我话不多,这一点似乎合他脾胃。他对我讲话有如对那条狗讲话,叙述他每天的探险:查看他的捕兔陷阱和捕鱼洞和一小块莓果园,以及他抓到或看到或闻到或听到的每一样东西。我与那条狗一样,专心聆听那些冗长的故事,没有打岔。

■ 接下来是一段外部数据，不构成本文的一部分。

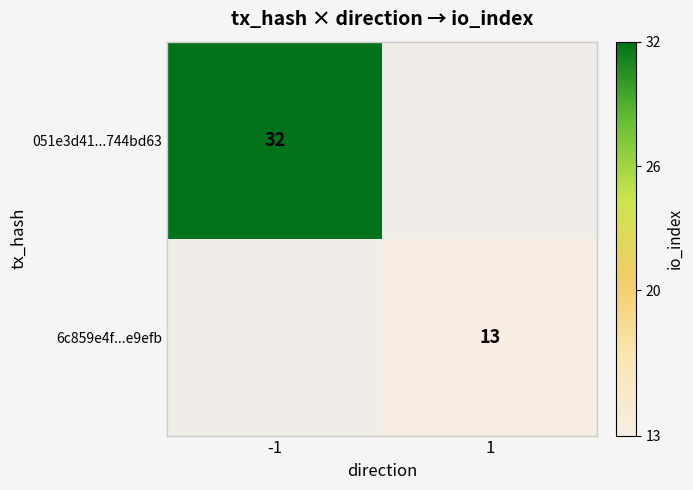

The value of 051e3d41...744bd63 at -1 is 18.3. True or false?

False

「你是逃奴。」一天晚上,我们坐在外头,透过树叶仰望八月浓密明亮的星星。「门第奴隶,没吃什么苦。你逃跑了。你猜想我也是奴隶,对不对?不,不。你想找逃奴吗?往北去,到那边的森林,他们在那儿。那些骗子,那些小偷,我跟他们一点关系都没有。我是自由民,我出生就是自由的。我不想跟他们混,也不想跟农民、镇民混。山帕神摧毁他们吧,摧毁骗子、小偷。他们全是骗子、小偷。」
「你怎么知道我是奴隶?」我问。
「你还可能是什么?」他说着,咧嘴笑笑,露出敏捷机灵的表情。
我不知道。
「我来这里,是想摆脱他们,不要跟他们有瓜葛。」酷嘎说。「他们叫我疯子、隐士,他们怕我,所以随便我怎样。那个酷嘎隐士!他们不敢接近,保持距离。」
我说:「你是酷嘎世系的主人。」
他默默坐一会儿,才爆出他独特的咯咯笑,并用他粗大的手捶打大腿。他是个魁梧强壮的男人,尽管他必定有五十岁了。「再说一遍。」他说。
「你是酷嘎世系的主人。」
「我是!我是!这里是我的领地,我是这里的主人!摧毁神为证,那是真的。我遇见一个讲真话的人了!摧毁神为证!一个讲真话的人!他来这里,而我怎么招待他?用一根棍子猛击他!这种欢迎方式怎么样?欢迎光临酷嘎世系!」然后,他笑了好久;接着,安静沉默;然后又笑,又再安静沉默。最后,在灰蒙蒙的星光下,他看着我说:「在我这里,你是自由人,信任我。」
我说:「我信任你。」
酷嘎从不洗澡,肮脏度日。他粗制滥造的兽皮革和毛皮都发臭腐坏,但在保存及贮藏食物上,他却一丝不苟。他将捕捉到的较大动物,比如兔子、野兔、偶尔有小鹿,都利用烟熏法,制成肉干,挂在洞穴的火炉室穴顶。他也设陷阱捕捉草原的小动物,像是木鼠,甚至庄稼鼠,这一类就在火上烧烤,趁新鲜吃。他的陷阱设计聪明,极富巧思,他的耐心无限。但他就是拿鱼钩和鱼线没辙,很少抓到值得熏制的大鱼。这方面我倒是能帮帮他。动物肌腱是他能拿来制作钓线的唯一材料,但肌腱一入水就软掉了。我从我的粗毯拉出几条亚麻线,绑上他用细骨刻削的钓钩,结果钓到几条大河鲈,以及群集在小河塘里的几条小鳟鱼。他用这些鱼示范如何熏制鱼干。除了钓鱼这件事,我对他没什么用处。他的私人探险也不希望我参与。有时候,他一整天没理我,迷失在他喃喃自语的重述里。但吃东西时,他总是跟我和守护一起分享食物。
我不曾问他,为何收容我、养活我。这件事没在我脑袋里形成问题。我也不曾问他问题——除了问:守护是从哪儿来的。
「从一只母牧羊犬来的。」他说:「母犬在岩石斜坡那边生了一窝小犬。我看到那些小犬在玩,以为它们是狼,就拿我的猎刀过去,想把它们挖出来砍喉咙。我刚走到它们那个窝,看母犬绕过山丘,准备跟我拼命的样子。我就说,母亲,嘿,没事,嘿,没事,我会杀狼,但从不伤害狗,是吧?她露出牙齿——」酷嘎露出棕色的牙齿,学狗嗥——「然后就进窝去了。所以我后来又去了好几次,我们渐渐熟了,她把小犬带出来,让我看它们玩。然后我看上这一只,它就跟随我回来了。之后我有再回那个狗窝去,母牧羊犬现在又生一窝小犬了。」